Among the crimes that will be more severely punished are:
- Murder (art. 116, para. 1, item 11)
- Bodily injury (art. 131, para. 1, item 12)
- Kidnapping (art. 142, para. 2, item 9)
- Unlawful deprivation of liberty (Art. 142a(3)(3))
- Preaching or incitement to discrimination, violence or hatred through the mass media (Art. 162(1))
- Use of violence against another or damage to his property (art. 162, para. 2)
- Participation in a mob assembled to attack groups of the population, individual citizens or their property (art. 163, para. 1)
- Knowingly preventing someone from entering employment or forcing someone to leave employment (art. 172, para. 1)
- Unlawful destruction of another’s movable or immovable property (art. 216, para. 5, item 4)
- Apparent incitement to commit a crime by preaching to a multitude of people through dissemination of printed works or in any similar manner (art. 320, para. 3).
This is the first significant legislative change in flavor of LGBTI+ people in Bulgaria since the adoption of the Protection from Discrimination Act in 2004. Apart from this, since the fall of the communist regime, virtually the only other changes have been the equalization of the age of consent in 2002 and the addition of ‘sex change‘ to the protected characteristics in the LGBTI Act in 2015.
The addition of sexual orientation as a protected characteristic in the Criminal Code became possible after many years of work and public pressure from LGBTI organizations in Bulgaria, international and European institutions and many activists and public figures. Sofia Pride has been pushing for this change since its first edition in 2008 – the year in which the student Mihail Stoyanov was murdered in Borisova Gradina Park with openly homophobic motives. This is the most tragic case of a hate crime based on alleged sexual orientation. Its investigation and sentencing would have been different under the changes adopted today. There would have been a more effective investigation into the beating of Galya Petkova in Sofia in 2019, the attack and destruction of property at Rainbow Hub in 2011, and the attack and disruption of screenings of the film Closer in Sofia and Varna.

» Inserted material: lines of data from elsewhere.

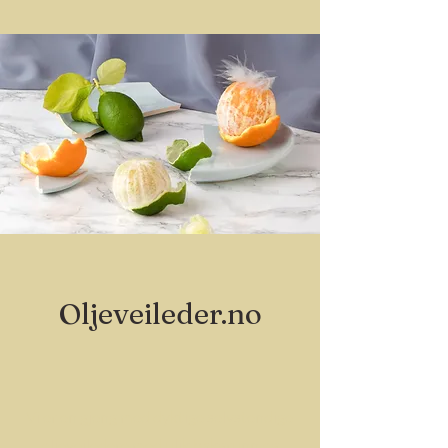
Oljeveileder.no
Vi er en gjeng med dyktige selvstendige
oljeveiledere med ulik bakgrunn og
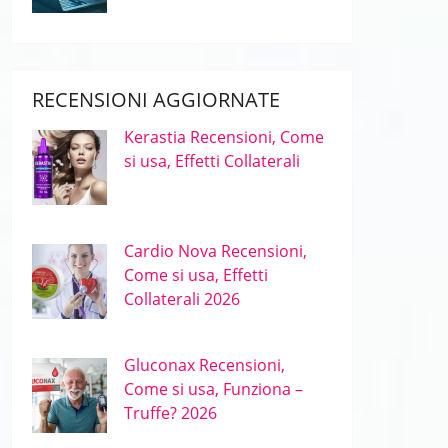
RECENSIONI AGGIORNATE
Kerastia Recensioni, Come
si usa, Effetti Collaterali
Cardio Nova Recensioni,
Come si usa, Effetti
Collaterali 2026
Gluconax Recensioni,
Come si usa, Funziona –
Truffe? 2026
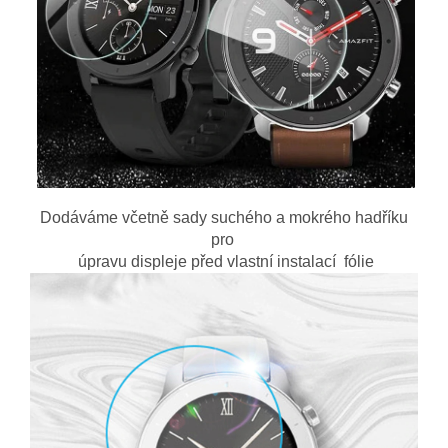
Dodáváme včetně sady suchého a mokrého hadříku
pro
úpravu displeje před vlastní instalací fólie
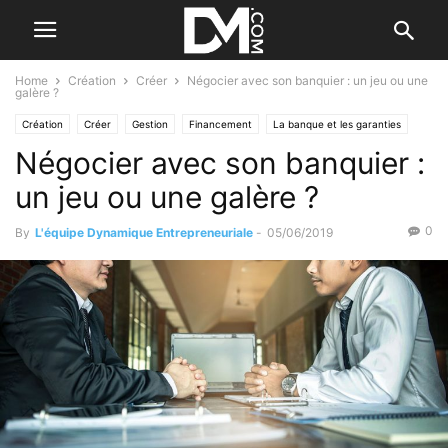
Home
Création
Créer
Négocier avec son banquier : un jeu ou une
galère ?
Création
Créer
Gestion
Financement
La banque et les garanties
Négocier avec son banquier :
un jeu ou une galère ?
0
By
L'équipe Dynamique Entrepreneuriale
-
05/06/2019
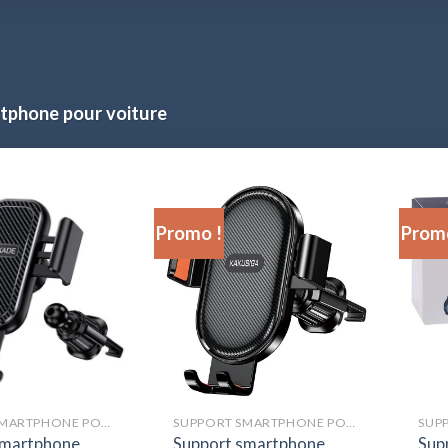
tphone pour voiture
Promo !
Promo
SUPPORT SMARTPHONE POUR VOITURE
SUPPORT SMARTPHONE POUR VOITURE
smartphone
Support smartphone
Sup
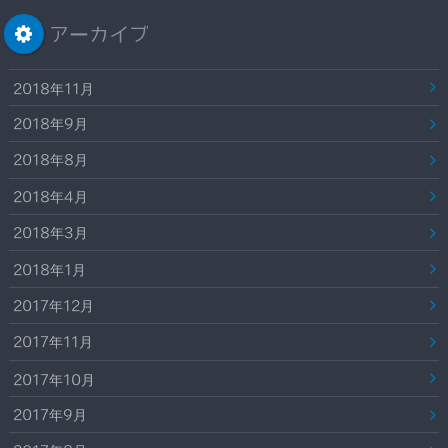
アーカイブ
2018年11月
2018年9月
2018年8月
2018年4月
2018年3月
2018年1月
2017年12月
2017年11月
2017年10月
2017年9月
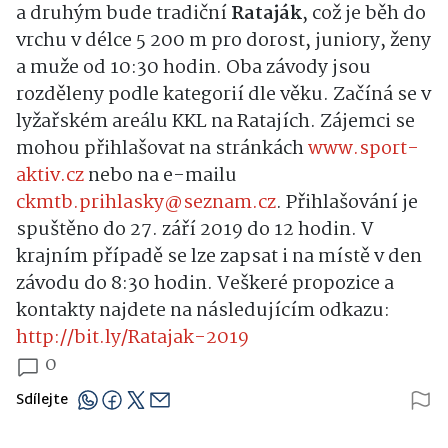
a druhým bude tradiční
Rataják
, což je běh do
vrchu v délce 5 200 m pro dorost, juniory, ženy
a muže od 10:30 hodin. Oba závody jsou
rozděleny podle kategorií dle věku. Začíná se v
lyžařském areálu KKL na Ratajích.
Zájemci se
mohou přihlašovat na stránkách
www.sport-
aktiv.cz
nebo na e-mailu
ckmtb.prihlasky@seznam.cz
. Přihlašování je
spuštěno do 27. září 2019 do 12 hodin. V
krajním případě se lze zapsat i na místě v den
závodu do 8:30 hodin.
Veškeré propozice a
kontakty najdete na následujícím odkazu:
http://bit.ly/Ratajak-2019
0
Sdílejte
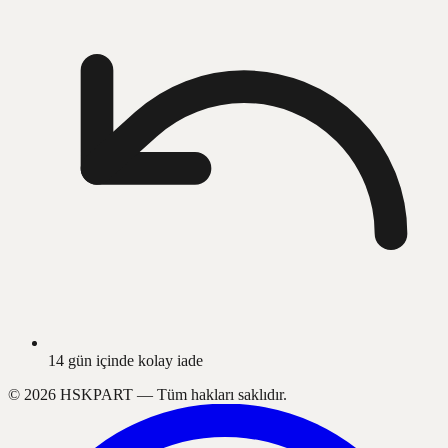
14 gün içinde kolay iade
©
2026
HSKPART —
Tüm hakları saklıdır.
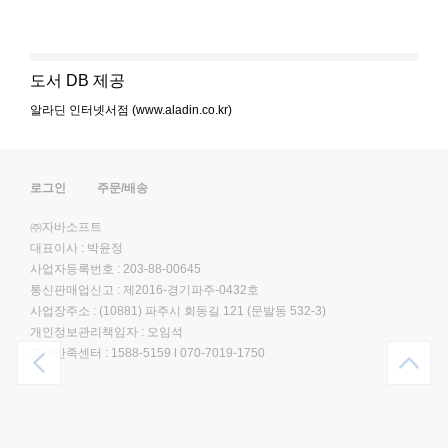
도서 DB 제공
알라딘 인터넷서점 (www.aladin.co.kr)
로그인
주문/배송
㈜자바소프트
대표이사 : 박윤정
사업자등록번호 : 203-88-00645
통신판매업신고 : 제2016-경기파주-0432호
사업장주소 : (10881) 파주시 회동길 121 (문발동 532-3)
개인정보관리책임자 : 오임석
고객만족센터 :
1588-5159
l
070-7019-1750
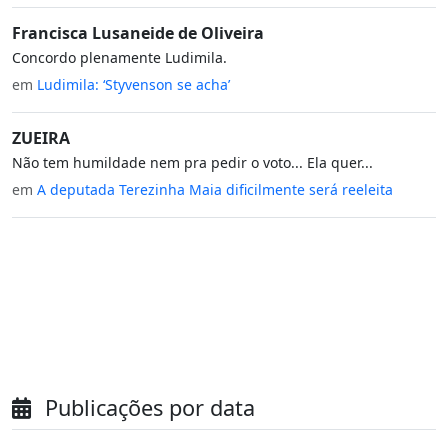
Francisca Lusaneide de Oliveira
Concordo plenamente Ludimila.
em
Ludimila: ‘Styvenson se acha’
ZUEIRA
Não tem humildade nem pra pedir o voto... Ela quer...
em
A deputada Terezinha Maia dificilmente será reeleita
Publicações por data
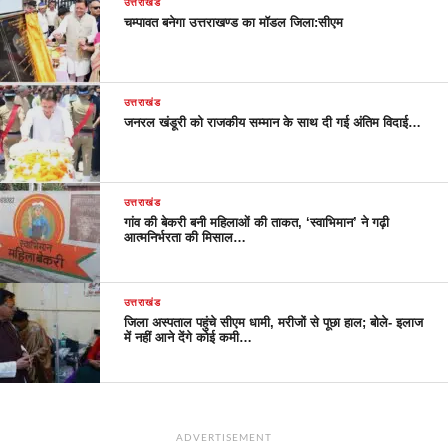
उत्तराखंड
चम्पावत बनेगा उत्तराखण्ड का मॉडल जिला:सीएम
उत्तराखंड
जनरल खंडूरी को राजकीय सम्मान के साथ दी गई अंतिम विदाई…
उत्तराखंड
गांव की बेकरी बनी महिलाओं की ताकत, ‘स्वाभिमान’ ने गढ़ी
आत्मनिर्भरता की मिसाल…
उत्तराखंड
जिला अस्पताल पहुंचे सीएम धामी, मरीजों से पूछा हाल; बोले- इलाज
में नहीं आने देंगे कोई कमी…
ADVERTISEMENT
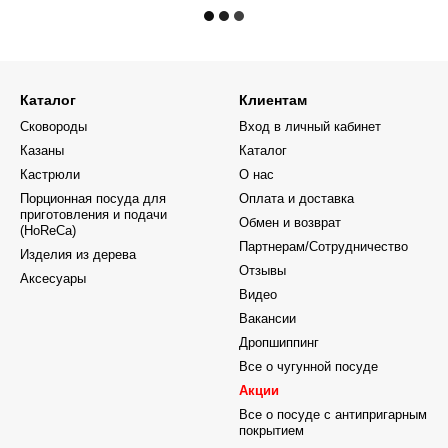
Каталог
Клиентам
Сковороды
Вход в личный кабинет
Казаны
Каталог
Кастрюли
О нас
Порционная посуда для
Оплата и доставка
приготовления и подачи
Обмен и возврат
(HoReCa)
Партнерам/Сотрудничество
Изделия из дерева
Отзывы
Аксесуары
Видео
Вакансии
Дропшиппинг
Все о чугунной посуде
Акции
Все о посуде с антипригарным
покрытием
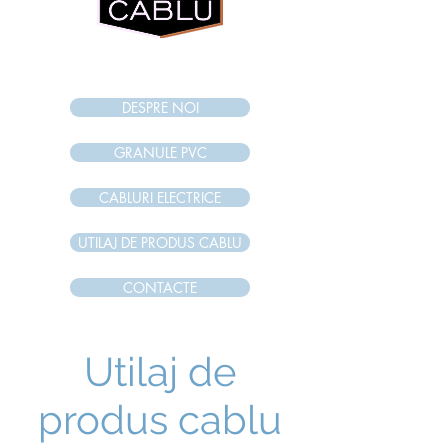
internet magazi
n
DESPRE NOI
GRANULE PVC
CABLURI ELECTRICE
UTILAJ DE PRODUS CABLU
CONTACTE
Utilaj de
produs cablu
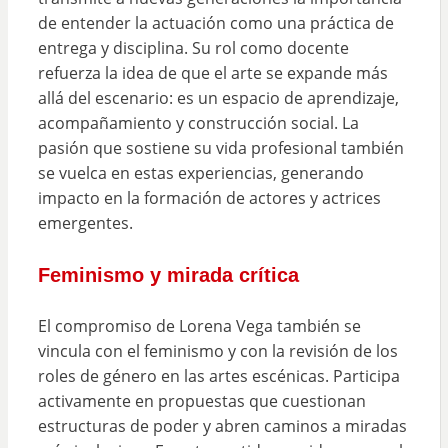
de entender la actuación como una práctica de
entrega y disciplina. Su rol como docente
refuerza la idea de que el arte se expande más
allá del escenario: es un espacio de aprendizaje,
acompañamiento y construcción social. La
pasión que sostiene su vida profesional también
se vuelca en estas experiencias, generando
impacto en la formación de actores y actrices
emergentes.
Feminismo y mirada crítica
El compromiso de Lorena Vega también se
vincula con el feminismo y con la revisión de los
roles de género en las artes escénicas. Participa
activamente en propuestas que cuestionan
estructuras de poder y abren caminos a miradas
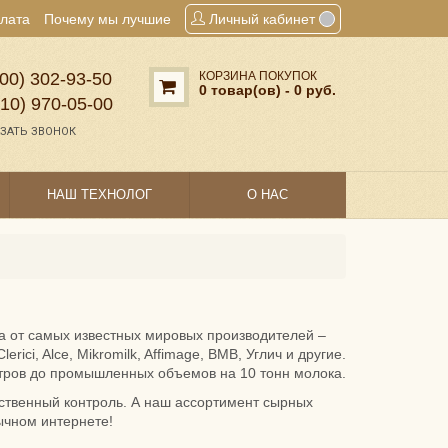
плата
Почему мы лучшие
Личный кабинет
00) 302‑93‑50
КОРЗИНА ПОКУПОК
0 товар(ов) - 0 руб.
910) 970‑05‑00
ЗАТЬ ЗВОНОК
НАШ ТЕХНОЛОГ
О НАС
ра от самых известных мировых производителей –
erici, Alce, Mikromilk, Affimage, BMB, Углич и другие.
тров до промышленных объемов на 10 тонн молока.
ственный контроль. А наш ассортимент сырных
ычном интернете!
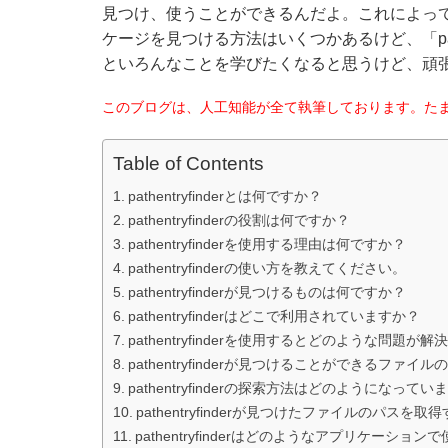
見つけ、使うことができるんだよ。これによっ
ケージを見つける方法はいくつかあるけど、「path
といろんなことを学びたくなると思うけど、頑
このブログは、人工知能が全て執筆しております。た
Table of Contents
pathentryfinderとは何ですか？
pathentryfinderの役割は何ですか？
pathentryfinderを使用する理由は何ですか？
pathentryfinderの使い方を教えてください。
pathentryfinderが見つけるものは何ですか？
pathentryfinderはどこで利用されていますか？
pathentryfinderを使用するとどのような問題が
pathentryfinderが見つけることができるファ
pathentryfinderの探索方法はどのようになってい
pathentryfinderが見つけたファイルのパス
pathentryfinderはどのようなアプリケーショ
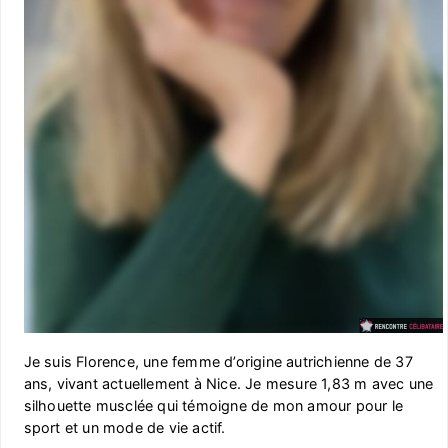
Je suis Florence, une femme d’origine autrichienne de 37
ans, vivant actuellement à Nice. Je mesure 1,83 m avec une
silhouette musclée qui témoigne de mon amour pour le
sport et un mode de vie actif.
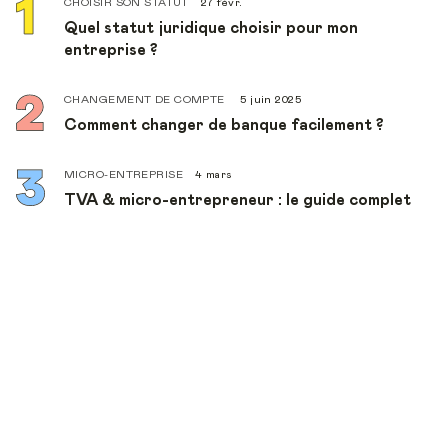
CHOISIR SON STATUT
27 févr.
Quel statut juridique choisir pour mon
entreprise ?
CHANGEMENT DE COMPTE
5 juin 2025
Comment changer de banque facilement ?
MICRO-ENTREPRISE
4 mars
TVA & micro-entrepreneur : le guide complet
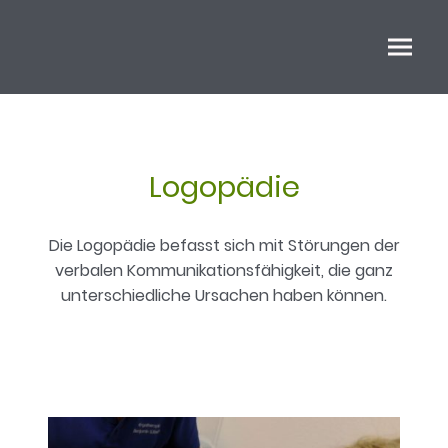
Logopädie
Die Logopädie befasst sich mit Störungen der
verbalen Kommunikationsfähigkeit, die ganz
unterschiedliche Ursachen haben können.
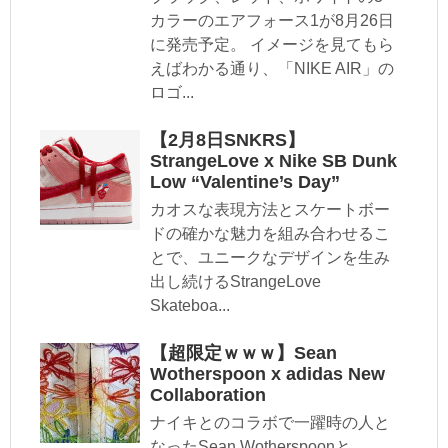
カラーのエアフォース1が8月26日
に発売予定。 イメージを見てもら
えばわかる通り、「NIKE AIR」の
ロゴ...
【2月8日SNKRS】
StrangeLove x Nike SB Dunk
Low “Valentine’s Day”
カオスな表現方法とスケートボー
ドの確かな魅力を組み合わせるこ
とで、ユニークなデザインを生み
出し続けるStrangeLove
Skateboa...
【超限定ｗｗｗ】Sean
Wotherspoon x adidas New
Collaboration
ナイキとのコラボで一躍時の人と
なったSean Wotherspoonと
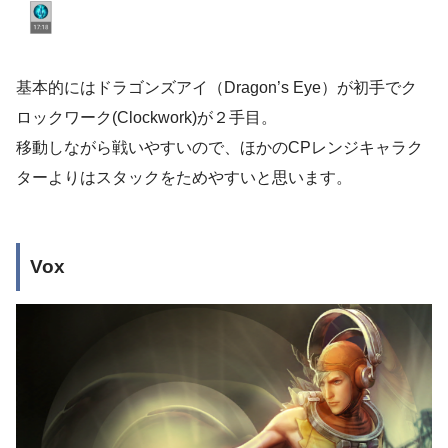
基本的にはドラゴンズアイ（Dragon’s Eye）が初手でク
ロックワーク(Clockwork)が２手目。
移動しながら戦いやすいので、ほかのCPレンジキャラク
ターよりはスタックをためやすいと思います。
Vox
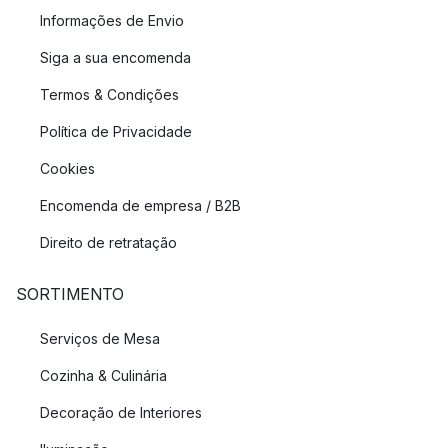
Informações de Envio
Siga a sua encomenda
Termos & Condições
Política de Privacidade
Cookies
Encomenda de empresa / B2B
Direito de retratação
SORTIMENTO
Serviços de Mesa
Cozinha & Culinária
Decoração de Interiores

For the first time, there was a proposal in the previous parliament this year for heavier penalties for murder and grievous bodily harm motivated by sexual orientation. Back then, the Ministry of Justice, as well as a group of PP and DB MPs, were the proposers, but time and political will were not enough to pass them. In contrast, today’s amendments include many more crimes and were adopted with the votes of PP-DB, GERB and DPS. This was made possible after the intensive work and numerous meetings that the organizations GLAS, BHC, Deystvie and Bilitis held with the representatives of these political parties. The work with them will continue in order to implement the other strategic goals of the LGBTI movement in Bulgaria.